Believe it or not, converting Roman to Arabic numerals is about as easy! In practice, all we have to do is read the string right to left, convert the Roman notation to a value and compare with the previous value we processed. If the current value is smaller than the previous value, we decrement the count.

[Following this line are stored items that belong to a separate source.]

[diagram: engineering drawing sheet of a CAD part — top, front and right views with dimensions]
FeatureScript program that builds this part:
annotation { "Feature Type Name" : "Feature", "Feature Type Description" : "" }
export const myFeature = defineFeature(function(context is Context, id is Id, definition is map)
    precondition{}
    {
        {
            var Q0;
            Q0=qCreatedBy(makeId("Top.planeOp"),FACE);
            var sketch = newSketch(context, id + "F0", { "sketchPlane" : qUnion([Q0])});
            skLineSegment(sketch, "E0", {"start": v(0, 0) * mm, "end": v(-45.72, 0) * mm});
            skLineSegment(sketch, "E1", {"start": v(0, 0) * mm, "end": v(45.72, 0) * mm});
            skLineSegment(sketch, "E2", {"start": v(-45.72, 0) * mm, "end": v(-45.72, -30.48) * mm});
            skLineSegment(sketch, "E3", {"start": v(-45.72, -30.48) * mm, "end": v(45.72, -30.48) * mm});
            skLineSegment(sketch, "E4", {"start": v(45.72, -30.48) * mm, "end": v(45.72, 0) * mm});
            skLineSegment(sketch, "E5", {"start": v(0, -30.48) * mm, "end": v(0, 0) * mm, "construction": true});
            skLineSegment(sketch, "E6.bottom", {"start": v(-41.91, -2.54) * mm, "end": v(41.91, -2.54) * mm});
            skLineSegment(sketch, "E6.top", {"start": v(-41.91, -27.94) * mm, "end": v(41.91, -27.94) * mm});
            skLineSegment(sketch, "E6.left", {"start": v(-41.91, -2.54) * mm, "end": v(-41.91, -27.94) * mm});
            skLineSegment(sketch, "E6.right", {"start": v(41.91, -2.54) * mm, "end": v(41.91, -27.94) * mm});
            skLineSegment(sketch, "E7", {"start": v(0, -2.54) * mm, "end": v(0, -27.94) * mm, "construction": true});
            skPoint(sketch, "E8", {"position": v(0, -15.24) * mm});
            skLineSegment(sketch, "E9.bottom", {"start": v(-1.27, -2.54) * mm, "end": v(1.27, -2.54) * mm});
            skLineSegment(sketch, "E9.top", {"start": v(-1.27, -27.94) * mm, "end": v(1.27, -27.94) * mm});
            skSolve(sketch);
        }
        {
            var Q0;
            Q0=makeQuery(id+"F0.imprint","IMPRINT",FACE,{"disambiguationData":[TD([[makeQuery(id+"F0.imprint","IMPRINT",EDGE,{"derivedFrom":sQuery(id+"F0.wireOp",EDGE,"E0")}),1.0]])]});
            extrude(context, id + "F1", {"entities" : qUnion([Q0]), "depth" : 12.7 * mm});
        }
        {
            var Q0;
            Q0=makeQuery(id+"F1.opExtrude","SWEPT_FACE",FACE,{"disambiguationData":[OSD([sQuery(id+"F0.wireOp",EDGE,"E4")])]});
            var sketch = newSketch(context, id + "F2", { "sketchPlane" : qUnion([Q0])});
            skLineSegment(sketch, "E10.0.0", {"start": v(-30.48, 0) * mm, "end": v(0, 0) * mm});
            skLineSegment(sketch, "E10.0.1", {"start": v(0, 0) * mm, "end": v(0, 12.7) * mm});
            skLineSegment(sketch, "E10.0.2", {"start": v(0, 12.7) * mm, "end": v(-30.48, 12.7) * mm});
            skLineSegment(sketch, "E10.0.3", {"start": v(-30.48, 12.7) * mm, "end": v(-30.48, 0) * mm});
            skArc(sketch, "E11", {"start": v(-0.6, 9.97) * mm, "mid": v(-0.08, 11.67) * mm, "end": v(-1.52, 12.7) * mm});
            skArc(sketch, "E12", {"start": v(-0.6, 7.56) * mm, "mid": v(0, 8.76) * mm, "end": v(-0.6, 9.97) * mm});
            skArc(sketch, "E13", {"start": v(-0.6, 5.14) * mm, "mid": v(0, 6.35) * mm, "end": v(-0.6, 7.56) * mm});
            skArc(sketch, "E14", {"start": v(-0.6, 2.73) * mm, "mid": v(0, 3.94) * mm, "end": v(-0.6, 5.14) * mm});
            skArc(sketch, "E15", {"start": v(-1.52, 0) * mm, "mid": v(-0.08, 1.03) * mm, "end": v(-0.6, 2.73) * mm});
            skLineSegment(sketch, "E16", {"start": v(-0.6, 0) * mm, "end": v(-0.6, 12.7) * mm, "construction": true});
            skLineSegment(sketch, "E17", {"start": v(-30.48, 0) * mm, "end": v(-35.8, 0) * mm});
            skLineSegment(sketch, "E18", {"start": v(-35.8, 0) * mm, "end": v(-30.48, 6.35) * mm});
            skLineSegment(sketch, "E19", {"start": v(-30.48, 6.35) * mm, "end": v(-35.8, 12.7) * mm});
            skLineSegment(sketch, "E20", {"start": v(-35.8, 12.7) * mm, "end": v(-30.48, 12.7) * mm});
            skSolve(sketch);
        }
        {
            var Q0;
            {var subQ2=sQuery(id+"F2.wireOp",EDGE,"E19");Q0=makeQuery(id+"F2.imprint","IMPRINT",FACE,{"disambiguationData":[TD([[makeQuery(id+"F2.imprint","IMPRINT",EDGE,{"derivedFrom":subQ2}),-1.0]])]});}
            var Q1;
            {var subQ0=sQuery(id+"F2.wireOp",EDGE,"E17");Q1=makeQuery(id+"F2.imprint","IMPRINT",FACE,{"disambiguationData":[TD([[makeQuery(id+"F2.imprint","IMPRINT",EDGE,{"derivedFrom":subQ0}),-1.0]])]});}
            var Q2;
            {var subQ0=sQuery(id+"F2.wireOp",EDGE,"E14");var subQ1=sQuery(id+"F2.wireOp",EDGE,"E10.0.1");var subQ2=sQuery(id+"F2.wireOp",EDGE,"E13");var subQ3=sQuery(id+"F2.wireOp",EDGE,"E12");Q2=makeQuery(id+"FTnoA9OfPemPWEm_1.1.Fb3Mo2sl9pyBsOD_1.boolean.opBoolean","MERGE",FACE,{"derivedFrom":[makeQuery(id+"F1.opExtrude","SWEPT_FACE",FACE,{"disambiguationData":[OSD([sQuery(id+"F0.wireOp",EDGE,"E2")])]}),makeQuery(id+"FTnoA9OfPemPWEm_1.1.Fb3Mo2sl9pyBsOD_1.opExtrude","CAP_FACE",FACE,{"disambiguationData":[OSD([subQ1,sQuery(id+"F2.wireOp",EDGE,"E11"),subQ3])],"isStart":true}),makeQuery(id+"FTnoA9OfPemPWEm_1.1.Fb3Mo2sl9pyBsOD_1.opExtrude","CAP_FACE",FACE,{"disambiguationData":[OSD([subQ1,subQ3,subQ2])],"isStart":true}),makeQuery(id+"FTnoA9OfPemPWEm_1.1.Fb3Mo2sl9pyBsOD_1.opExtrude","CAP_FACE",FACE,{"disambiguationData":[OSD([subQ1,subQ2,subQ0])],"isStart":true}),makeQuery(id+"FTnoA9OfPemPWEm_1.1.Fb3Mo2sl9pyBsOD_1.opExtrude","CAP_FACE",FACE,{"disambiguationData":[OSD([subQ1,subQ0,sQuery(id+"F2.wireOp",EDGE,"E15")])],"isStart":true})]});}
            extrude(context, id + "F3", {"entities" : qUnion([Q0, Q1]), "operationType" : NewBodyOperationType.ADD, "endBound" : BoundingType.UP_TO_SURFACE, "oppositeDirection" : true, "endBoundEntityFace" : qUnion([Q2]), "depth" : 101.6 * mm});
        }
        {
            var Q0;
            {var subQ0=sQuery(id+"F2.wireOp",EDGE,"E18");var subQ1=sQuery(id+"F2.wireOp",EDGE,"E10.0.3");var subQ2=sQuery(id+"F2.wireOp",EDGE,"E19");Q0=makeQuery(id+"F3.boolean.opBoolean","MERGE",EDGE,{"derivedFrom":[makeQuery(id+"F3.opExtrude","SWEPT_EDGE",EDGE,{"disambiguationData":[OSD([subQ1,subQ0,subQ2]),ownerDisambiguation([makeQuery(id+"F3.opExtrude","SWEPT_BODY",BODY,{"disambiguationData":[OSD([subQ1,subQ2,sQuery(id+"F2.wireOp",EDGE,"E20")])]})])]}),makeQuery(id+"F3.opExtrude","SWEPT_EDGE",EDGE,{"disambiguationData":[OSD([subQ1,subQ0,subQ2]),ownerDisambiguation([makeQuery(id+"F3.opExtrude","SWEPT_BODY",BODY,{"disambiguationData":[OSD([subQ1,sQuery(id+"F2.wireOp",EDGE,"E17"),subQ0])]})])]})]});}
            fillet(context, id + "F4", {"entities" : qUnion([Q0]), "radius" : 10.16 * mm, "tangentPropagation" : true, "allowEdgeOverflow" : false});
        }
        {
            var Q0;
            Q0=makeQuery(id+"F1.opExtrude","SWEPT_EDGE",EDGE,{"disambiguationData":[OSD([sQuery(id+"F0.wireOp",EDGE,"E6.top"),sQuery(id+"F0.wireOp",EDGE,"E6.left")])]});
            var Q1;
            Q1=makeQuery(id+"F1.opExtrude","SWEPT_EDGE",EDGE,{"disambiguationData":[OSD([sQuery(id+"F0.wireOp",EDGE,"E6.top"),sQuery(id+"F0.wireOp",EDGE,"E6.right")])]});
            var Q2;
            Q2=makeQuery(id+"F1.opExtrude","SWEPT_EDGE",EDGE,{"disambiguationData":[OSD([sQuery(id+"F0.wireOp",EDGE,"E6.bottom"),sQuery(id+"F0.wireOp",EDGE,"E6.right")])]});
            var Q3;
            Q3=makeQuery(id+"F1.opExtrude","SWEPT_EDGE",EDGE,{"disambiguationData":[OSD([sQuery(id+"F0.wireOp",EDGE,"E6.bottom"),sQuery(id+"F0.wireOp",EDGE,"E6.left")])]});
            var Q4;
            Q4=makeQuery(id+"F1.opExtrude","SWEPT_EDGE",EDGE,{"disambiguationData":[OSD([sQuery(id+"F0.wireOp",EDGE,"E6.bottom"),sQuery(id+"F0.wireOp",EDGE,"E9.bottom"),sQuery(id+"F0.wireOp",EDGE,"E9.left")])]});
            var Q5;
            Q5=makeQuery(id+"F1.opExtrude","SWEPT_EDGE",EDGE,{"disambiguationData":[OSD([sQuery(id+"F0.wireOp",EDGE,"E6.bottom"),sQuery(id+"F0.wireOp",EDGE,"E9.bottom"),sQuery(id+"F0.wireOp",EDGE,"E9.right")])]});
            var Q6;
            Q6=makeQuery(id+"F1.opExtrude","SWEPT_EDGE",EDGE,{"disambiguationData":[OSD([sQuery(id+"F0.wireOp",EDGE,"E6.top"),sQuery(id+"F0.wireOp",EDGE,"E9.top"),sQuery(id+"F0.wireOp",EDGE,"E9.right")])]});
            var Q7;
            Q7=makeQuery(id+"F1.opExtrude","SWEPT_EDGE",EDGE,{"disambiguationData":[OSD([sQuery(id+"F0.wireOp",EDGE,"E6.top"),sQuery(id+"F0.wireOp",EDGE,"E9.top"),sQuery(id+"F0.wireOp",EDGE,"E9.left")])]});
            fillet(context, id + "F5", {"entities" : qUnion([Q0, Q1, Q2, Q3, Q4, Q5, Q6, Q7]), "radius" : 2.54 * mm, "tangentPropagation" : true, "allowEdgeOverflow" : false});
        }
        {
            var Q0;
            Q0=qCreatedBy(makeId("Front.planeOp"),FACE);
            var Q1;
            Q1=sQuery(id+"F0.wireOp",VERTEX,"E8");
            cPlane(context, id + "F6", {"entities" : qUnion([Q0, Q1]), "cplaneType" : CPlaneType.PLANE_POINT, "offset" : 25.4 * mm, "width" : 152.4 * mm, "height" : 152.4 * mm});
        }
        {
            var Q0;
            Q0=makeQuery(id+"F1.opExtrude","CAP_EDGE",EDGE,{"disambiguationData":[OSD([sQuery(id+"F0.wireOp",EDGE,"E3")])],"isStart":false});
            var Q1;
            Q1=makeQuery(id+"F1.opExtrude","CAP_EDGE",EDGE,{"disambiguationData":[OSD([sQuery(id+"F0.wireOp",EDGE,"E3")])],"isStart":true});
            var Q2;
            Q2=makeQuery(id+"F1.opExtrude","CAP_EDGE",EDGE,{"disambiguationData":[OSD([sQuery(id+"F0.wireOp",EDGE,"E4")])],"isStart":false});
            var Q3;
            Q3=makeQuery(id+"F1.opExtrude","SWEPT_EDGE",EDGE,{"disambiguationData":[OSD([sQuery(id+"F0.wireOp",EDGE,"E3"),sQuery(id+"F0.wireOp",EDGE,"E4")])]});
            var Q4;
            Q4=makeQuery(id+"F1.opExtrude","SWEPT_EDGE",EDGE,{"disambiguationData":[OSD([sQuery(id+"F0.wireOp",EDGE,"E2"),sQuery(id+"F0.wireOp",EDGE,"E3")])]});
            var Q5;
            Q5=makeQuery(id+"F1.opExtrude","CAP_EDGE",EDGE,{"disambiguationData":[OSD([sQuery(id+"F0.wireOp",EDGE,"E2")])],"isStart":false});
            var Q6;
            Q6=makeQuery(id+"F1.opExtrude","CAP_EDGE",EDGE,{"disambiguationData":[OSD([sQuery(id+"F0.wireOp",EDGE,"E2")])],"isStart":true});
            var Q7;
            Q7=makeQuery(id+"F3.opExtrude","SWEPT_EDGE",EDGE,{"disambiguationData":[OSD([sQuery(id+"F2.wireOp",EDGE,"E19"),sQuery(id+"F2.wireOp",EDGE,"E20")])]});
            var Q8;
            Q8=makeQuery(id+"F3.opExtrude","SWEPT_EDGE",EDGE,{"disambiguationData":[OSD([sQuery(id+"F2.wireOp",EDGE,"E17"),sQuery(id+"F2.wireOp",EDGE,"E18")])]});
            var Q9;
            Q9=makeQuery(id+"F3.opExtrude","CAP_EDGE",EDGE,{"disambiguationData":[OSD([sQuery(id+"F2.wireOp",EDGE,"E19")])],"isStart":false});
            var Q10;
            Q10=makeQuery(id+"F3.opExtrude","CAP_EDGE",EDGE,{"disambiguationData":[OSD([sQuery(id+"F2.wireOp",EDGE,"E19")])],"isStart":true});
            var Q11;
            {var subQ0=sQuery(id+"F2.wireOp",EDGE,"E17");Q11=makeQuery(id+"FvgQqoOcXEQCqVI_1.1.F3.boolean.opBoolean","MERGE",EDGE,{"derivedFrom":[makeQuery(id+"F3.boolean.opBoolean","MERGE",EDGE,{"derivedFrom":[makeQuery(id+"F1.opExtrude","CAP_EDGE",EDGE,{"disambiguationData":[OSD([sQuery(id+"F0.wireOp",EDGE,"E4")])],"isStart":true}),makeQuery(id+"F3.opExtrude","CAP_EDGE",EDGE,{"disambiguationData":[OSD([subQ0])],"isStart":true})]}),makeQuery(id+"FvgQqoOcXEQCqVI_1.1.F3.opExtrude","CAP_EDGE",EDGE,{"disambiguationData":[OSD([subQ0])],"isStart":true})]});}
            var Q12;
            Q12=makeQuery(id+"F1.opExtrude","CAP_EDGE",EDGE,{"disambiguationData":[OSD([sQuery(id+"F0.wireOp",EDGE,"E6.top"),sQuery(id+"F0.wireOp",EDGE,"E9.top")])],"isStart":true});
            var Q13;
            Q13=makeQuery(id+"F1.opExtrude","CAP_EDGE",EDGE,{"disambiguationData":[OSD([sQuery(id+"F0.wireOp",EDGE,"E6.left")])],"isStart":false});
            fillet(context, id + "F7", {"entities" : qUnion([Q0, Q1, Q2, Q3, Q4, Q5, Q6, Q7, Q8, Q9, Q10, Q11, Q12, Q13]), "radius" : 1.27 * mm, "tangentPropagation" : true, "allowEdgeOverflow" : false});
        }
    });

If the current value is greater or equal to the previous value, we increment the count.

''
'' CONVERT ROMAN NUMERALS TO ARABIC NUMERALS (version 1)
''
FUNCTION RomanToArabic% (source AS STRING)
  CONST romNum = "IVXLCDM"

  DIM value AS INTEGER
  DIM thisInt AS INTEGER, prevInt AS INTEGER
  DIM thisOfs AS INTEGER

  FOR i% = LEN(source) TO 1 STEP -1

    ' Find the Roman numeral in the list
    thisOfs = INSTR(romNum, MID$(source, i%, 1)) - 1
    IF (thisOfs = -1) THEN
      value = -1
      EXIT FOR
    END IF

    ' Even indices are powers of ten, odd indices are also multiplied by 5.
    IF (thisOfs AND &H1) THEN
      thisInt = 5 * 10 ^ (thisOfs \ 2)
    ELSE
      thisInt = 10 ^ (thisOfs \ 2)
    END IF

    ' Increment or decrement, according to previous value.
    IF (thisInt < prevInt) THEN
      value = value - thisInt
    ELSE
      value = value + thisInt
    END IF
    thisInt = thisInt
  NEXT i%

  ' Return value
  RomanToArabic% = value
END FUNCTION

And that's it... well, it is as long as we're not interested in string validation. The function above will decode incorrect inputs such as IIII (4,) VV (10,) or IXIX (18.) Some rules should be put in place to prevent that behavior. The following function should catch invalid strings (in which case it returns -1.)

''
'' CONVERT ROMAN NUMERALS TO ARABIC NUMERALS (version 2)
''
FUNCTION RomanToArabic% (source AS STRING)
  CONST romNum = "IVXLCDM"

  DIM value AS INTEGER
  DIM thisInt AS INTEGER, prevInt AS INTEGER
  DIM thisOfs AS INTEGER, prevOfs AS INTEGER
  DIM streak AS INTEGER, didSub AS INTEGER

  prevOfs = -1

  ' Assume the string is invalid.
  RomanToArabic% = -1

  FOR i% = LEN(source) TO 1 STEP -1

    ' Find the Roman numeral in the list
    thisOfs = INSTR(romNum, MID$(source, i%, 1)) - 1
    ' INVALID: not a Roman numeral.
    IF (thisOfs = -1) THEN EXIT FUNCTION
    IF (thisOfs = prevOfs) THEN
      streak = streak + 1
      ' INVALID: more than 3 times the same Roman numeral in a row.
      IF (streak > 3) THEN EXIT FUNCTION
      ' INVALID: V, L, D twice in a row.
      IF ((streak > 1) AND (thisOfs AND &H1)) THEN EXIT FUNCTION
    ELSE
      streak = 1
    END IF

    ' Even indices are powers of ten, odd indices are also multiplied by 5.
    IF (thisOfs AND &H1) THEN
      thisInt = 5 * 10 ^ (thisOfs \ 2)
    ELSE
      thisInt = 10 ^ (thisOfs \ 2)
    END IF

    ' Increment or decrement, according to previous value.
    IF (thisInt < prevInt) THEN
      ' INVALID: we already subtracted.
      IF (didSub) THEN EXIT FUNCTION
      ' INVALID: trying to subtract Roman numeral V, L, or D.
      IF (thisOfs AND &H1) THEN EXIT FUNCTION
      ' INVALID: subtractor must be within two ranks.
      IF ((prevOfs - thisOfs) > 2) THEN EXIT FUNCTION
      value = value - thisInt
      didSub = -1
    ELSE
      value = value + thisInt
      prevInt = thisInt
      didSub = 0
    END IF

    prevOfs = thisOfs
  NEXT i%

  ' Return value
  RomanToArabic% = value
END FUNCTION

That's it. It's sloppy, but it works.